# My divided 5 gallon



## AngelicScars (May 5, 2009)

I went ahead and made the divider, change the decor, and added some accent rocks. So far so good!
I think they are getting along well and Castiel as already built a nice little bubble nest. ;-)

Oh yeah! I'm also still waiting on my Marimo Balls and I'm going to make a couple of small home made plants to go in there as well.


----------



## xXbettagirl121Xx (Nov 30, 2009)

nice! your beta is really pretty!


----------



## lilyrazen (Oct 25, 2009)

Great! I think I will do the same for Friday and Jazz and make thier ten into a sorority for Heidi and some new girlies! (maybe, i kinda like the tank now....) Looks really nice!


----------



## AngelicScars (May 5, 2009)

xXbettagirl121Xx said:


> nice! your beta is really pretty!


which one? ;-):-D


----------



## doggyhog (Apr 30, 2009)

Love it!!!!!!


----------



## AlexXx (Aug 23, 2009)

wow! i love the broken terra cotta pot! looks great! also i like your divider! green! wooooowww and of course im obsessed with your ct!


----------



## ScuitoAmi150 (Nov 19, 2009)

Love it!!


----------



## HopeInHeart (Oct 11, 2009)

It looks VERY nice!


----------



## sunkissedinCA (May 7, 2009)

looks great!


----------



## ChristinaRoss (Sep 4, 2009)

looks good


----------



## AngelicScars (May 5, 2009)

AlexXx said:


> wow! i love the broken terra cotta pot! looks great! also i like your divider! green! wooooowww and of course im obsessed with your ct!

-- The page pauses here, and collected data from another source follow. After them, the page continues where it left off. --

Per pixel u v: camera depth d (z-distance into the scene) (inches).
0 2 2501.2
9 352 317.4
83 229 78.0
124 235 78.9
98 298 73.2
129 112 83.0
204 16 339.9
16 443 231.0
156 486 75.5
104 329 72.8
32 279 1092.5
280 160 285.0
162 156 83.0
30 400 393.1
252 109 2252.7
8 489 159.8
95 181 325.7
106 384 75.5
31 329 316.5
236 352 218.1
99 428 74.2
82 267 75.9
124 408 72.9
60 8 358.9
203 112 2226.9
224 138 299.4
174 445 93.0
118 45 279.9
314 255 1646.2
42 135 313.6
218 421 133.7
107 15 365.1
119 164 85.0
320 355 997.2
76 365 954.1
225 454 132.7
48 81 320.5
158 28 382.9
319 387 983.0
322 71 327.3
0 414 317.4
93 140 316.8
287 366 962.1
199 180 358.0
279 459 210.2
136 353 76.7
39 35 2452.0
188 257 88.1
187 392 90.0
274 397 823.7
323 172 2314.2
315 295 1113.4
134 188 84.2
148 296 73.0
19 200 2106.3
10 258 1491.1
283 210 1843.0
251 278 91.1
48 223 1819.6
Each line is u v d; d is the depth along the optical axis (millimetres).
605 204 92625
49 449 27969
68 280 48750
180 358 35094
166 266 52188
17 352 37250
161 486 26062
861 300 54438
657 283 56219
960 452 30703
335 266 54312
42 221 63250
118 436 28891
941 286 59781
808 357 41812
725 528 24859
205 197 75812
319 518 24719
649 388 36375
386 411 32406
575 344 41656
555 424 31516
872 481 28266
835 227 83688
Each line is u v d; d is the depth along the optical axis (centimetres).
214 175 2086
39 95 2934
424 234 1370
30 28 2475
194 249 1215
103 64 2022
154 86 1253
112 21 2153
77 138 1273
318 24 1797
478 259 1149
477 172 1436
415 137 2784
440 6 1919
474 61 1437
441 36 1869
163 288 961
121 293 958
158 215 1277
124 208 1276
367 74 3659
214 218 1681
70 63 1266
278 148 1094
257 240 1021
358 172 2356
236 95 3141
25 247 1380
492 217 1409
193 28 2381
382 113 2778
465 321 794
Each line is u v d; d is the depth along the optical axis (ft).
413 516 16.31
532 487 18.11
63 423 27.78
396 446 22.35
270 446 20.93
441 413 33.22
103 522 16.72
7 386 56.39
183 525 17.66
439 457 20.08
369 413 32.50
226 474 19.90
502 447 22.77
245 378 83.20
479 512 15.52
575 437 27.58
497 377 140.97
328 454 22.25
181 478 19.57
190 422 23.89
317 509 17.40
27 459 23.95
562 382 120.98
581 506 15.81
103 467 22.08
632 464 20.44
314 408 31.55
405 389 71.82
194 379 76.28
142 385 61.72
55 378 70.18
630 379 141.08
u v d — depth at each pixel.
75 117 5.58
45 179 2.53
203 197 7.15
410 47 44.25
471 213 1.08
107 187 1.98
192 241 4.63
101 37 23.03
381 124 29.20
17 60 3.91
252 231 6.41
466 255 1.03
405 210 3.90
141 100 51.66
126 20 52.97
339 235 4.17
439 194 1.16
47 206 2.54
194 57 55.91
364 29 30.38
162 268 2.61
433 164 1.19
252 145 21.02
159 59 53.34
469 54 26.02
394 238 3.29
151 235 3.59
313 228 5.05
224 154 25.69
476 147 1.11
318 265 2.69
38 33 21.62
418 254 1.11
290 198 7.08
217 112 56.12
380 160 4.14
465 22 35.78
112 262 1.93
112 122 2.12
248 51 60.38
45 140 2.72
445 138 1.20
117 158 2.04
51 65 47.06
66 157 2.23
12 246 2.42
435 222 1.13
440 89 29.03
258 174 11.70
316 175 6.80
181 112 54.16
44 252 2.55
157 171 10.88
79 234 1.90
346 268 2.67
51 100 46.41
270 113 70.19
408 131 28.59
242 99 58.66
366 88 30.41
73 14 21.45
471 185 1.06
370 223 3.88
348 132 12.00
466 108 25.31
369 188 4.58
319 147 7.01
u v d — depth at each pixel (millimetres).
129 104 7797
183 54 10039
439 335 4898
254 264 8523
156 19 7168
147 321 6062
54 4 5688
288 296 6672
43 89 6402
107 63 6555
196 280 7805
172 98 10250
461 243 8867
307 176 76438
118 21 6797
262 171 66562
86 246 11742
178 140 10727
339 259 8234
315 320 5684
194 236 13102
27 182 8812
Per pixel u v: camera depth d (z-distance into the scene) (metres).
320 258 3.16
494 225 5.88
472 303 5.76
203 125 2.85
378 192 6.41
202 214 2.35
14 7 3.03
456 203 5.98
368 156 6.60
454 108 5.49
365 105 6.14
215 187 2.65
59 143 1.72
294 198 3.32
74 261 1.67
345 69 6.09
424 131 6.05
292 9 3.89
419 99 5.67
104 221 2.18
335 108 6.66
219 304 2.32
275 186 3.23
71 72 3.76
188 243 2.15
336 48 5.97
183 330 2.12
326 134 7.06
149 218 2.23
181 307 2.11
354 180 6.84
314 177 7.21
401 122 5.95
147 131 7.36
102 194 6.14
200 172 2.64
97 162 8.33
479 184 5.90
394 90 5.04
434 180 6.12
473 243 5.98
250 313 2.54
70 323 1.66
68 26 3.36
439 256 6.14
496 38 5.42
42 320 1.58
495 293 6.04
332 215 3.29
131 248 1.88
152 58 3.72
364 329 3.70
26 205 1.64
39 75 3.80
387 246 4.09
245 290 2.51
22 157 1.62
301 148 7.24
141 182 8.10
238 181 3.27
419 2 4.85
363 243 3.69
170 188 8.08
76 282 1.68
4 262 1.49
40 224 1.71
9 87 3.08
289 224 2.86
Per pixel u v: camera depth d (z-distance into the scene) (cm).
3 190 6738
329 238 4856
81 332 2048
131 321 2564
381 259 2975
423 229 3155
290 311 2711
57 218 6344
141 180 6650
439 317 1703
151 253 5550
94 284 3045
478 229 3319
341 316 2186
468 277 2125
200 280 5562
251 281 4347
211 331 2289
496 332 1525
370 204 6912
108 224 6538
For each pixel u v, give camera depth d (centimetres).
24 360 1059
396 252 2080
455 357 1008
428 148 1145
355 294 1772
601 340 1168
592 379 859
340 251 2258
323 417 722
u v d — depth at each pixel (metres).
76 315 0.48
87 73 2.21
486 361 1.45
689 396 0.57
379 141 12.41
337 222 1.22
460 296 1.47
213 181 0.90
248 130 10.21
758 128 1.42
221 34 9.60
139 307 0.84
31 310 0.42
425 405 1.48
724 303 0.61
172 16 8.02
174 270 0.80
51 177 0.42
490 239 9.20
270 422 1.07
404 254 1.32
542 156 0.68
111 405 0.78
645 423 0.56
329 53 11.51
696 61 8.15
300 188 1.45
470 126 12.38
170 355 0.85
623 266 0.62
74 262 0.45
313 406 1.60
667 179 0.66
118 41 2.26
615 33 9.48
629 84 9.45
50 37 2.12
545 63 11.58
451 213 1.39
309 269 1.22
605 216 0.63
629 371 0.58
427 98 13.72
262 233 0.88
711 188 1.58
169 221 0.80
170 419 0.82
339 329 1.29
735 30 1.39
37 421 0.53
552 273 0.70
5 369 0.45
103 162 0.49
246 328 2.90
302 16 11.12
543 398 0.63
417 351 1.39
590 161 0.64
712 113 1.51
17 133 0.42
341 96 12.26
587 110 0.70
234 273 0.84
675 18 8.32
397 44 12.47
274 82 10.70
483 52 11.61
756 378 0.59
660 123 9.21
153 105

Yeah, I used that color because it would be similar to putting plants in front of the divider to block their view. 
I really like the terra cotta pot too. Fortunately we had sand paper lying around to make sure the edges are smooth!


----------



## Jupiter (Aug 30, 2009)

Fantastic! Love the broken pots, and both your bettas look great.


----------